The problem arises because even with a SQL schema dump - it only dumps the tables and foreign keys. No views, no triggers, no stored procedures. If you have code that relies on these... your application starts getting MySql errors.
Luckily there seems to be a solution with the db_structure_ext gem, which I've been using happily now for a couple of weeks.
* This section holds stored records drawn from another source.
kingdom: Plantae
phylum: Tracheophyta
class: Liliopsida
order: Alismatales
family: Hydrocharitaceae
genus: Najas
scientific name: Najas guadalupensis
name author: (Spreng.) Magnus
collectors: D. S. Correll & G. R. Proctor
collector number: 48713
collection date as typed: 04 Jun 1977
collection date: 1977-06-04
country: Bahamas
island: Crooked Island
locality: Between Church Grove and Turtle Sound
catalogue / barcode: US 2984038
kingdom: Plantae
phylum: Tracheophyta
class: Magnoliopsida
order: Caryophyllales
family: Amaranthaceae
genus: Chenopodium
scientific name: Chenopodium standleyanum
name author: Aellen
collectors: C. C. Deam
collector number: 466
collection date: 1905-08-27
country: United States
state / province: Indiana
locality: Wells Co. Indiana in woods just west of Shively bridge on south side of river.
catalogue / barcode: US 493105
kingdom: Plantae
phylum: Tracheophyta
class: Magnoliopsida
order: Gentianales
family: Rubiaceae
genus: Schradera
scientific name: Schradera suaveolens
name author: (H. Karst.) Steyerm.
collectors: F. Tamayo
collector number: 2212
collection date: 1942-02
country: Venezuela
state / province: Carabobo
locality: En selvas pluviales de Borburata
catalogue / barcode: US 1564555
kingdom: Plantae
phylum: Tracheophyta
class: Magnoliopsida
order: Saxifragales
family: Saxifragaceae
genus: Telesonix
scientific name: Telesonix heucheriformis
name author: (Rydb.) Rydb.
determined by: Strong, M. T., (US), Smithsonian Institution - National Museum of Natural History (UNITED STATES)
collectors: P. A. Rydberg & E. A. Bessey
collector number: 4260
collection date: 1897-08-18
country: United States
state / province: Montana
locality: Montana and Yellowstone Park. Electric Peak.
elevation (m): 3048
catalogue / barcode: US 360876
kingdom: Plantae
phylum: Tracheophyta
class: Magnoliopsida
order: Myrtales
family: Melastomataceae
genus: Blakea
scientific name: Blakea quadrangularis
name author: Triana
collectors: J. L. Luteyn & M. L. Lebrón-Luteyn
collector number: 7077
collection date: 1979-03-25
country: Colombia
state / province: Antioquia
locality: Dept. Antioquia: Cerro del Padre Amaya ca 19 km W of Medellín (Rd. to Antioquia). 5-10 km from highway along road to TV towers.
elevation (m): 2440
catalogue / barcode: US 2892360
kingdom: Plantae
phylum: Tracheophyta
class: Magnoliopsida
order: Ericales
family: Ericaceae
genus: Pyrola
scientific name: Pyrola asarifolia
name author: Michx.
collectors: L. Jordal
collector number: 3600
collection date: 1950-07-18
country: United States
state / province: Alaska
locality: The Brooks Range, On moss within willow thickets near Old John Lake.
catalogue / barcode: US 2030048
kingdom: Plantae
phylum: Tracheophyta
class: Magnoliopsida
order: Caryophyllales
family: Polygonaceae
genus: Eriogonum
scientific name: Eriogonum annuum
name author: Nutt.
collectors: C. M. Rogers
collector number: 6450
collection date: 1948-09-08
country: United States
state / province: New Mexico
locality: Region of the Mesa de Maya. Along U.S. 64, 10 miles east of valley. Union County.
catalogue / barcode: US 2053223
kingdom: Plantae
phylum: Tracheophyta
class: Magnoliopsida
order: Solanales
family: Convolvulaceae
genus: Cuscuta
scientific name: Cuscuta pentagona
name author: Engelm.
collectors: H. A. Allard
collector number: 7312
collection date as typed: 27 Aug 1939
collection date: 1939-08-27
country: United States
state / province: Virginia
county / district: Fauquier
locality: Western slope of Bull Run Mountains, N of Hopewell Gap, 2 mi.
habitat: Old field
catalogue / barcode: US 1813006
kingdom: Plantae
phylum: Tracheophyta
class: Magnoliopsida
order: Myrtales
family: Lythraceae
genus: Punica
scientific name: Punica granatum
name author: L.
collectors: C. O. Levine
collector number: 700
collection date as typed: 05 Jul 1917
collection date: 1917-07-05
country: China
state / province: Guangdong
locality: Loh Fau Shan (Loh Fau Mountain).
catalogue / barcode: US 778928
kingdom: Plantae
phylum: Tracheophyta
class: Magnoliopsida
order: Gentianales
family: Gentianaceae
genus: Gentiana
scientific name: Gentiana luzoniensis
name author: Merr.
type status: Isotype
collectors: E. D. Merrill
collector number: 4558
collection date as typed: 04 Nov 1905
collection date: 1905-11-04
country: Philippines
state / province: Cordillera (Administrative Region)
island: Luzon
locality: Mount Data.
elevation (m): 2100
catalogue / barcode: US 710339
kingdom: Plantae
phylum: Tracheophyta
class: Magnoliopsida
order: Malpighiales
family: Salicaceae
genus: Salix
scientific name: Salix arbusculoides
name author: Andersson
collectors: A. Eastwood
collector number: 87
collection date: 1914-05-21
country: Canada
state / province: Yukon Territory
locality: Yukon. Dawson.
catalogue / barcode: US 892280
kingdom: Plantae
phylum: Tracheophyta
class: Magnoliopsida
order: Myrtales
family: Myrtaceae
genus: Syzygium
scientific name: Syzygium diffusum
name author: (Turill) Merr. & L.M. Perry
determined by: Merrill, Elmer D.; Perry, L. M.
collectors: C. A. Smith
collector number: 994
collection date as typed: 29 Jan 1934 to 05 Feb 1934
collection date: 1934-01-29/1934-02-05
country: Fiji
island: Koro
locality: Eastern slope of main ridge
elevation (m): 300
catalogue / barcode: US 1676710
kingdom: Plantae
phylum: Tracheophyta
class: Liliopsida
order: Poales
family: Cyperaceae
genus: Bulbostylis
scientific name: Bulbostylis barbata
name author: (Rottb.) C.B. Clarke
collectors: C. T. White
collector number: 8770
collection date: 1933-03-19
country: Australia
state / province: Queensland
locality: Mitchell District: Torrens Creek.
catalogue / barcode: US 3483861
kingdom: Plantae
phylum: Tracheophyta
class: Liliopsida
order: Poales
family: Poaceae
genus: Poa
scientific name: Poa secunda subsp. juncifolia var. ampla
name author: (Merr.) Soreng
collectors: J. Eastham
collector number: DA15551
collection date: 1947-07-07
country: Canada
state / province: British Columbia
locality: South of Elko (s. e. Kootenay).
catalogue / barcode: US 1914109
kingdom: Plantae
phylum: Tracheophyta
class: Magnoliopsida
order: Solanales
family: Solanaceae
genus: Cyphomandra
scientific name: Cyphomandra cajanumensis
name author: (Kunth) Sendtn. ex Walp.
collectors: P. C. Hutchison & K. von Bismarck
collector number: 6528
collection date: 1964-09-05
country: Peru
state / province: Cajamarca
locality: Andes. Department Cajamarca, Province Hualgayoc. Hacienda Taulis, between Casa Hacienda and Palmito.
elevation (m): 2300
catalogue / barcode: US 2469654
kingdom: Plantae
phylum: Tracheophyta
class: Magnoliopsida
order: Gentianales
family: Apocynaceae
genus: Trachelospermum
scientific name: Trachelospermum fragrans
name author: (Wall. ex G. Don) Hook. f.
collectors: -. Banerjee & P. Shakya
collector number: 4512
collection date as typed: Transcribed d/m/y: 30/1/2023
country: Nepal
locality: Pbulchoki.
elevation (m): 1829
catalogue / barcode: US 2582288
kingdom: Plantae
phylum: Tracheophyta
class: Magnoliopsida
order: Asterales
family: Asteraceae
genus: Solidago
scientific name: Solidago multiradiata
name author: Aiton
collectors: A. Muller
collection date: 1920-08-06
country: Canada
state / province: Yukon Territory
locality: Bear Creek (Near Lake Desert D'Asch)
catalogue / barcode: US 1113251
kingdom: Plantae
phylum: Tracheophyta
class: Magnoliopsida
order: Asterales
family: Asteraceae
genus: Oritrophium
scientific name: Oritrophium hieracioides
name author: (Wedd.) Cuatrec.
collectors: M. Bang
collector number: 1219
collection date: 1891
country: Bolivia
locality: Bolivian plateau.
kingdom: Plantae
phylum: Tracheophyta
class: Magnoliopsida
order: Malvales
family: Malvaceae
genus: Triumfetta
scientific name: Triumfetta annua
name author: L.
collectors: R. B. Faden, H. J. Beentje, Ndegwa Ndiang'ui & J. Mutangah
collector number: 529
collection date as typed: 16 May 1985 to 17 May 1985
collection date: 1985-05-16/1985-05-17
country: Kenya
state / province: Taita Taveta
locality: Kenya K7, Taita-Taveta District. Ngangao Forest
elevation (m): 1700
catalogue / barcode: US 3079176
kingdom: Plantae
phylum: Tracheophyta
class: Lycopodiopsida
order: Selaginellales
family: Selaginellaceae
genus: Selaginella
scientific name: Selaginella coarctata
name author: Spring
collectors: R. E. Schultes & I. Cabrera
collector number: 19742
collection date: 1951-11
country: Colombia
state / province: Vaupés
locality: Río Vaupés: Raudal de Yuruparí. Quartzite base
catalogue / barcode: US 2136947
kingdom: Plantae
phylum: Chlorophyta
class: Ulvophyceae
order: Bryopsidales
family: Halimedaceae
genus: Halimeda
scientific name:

I found the README isn't at all clear as to how to get it set up, so here's some basic instructions on how I made it work with MySQL on Rails 2.3.X
1) Install it as per the README:
gem install db_structure_ext and/or add gem 'db_structure_ext' to Gemfile and then bundle install
2) require it in your Rakefile
# extended db-structure-dump (also does triggers, routines etc) require 'db_structure_ext/tasks'
3) Monkey-patch ActiveRecord
Create a file call config/initializers/mysql_adapter.rb (or similar) and add the following code:
module ActiveRecord module ConnectionAdapters class MysqlAdapter require 'db_structure_ext/init_mysql_adapter' # This is an overridden implementation of the structure_dump so that the # rake take db:structure:dump will dump out the schema elements. def structure_dump connection_proxy = DbStructureExt::MysqlConnectionProxy.new(ActiveRecord::Base.connection) connection_proxy.structure_dump end end end end
You need this so that Active Record actually extends the new methods. If you don't do this, then you can call "structure_dump" yourself in your code, independently for certain tables. But the new functionality won't come through as the default for all of your db tables unless you extend MysqlAdapter as per above.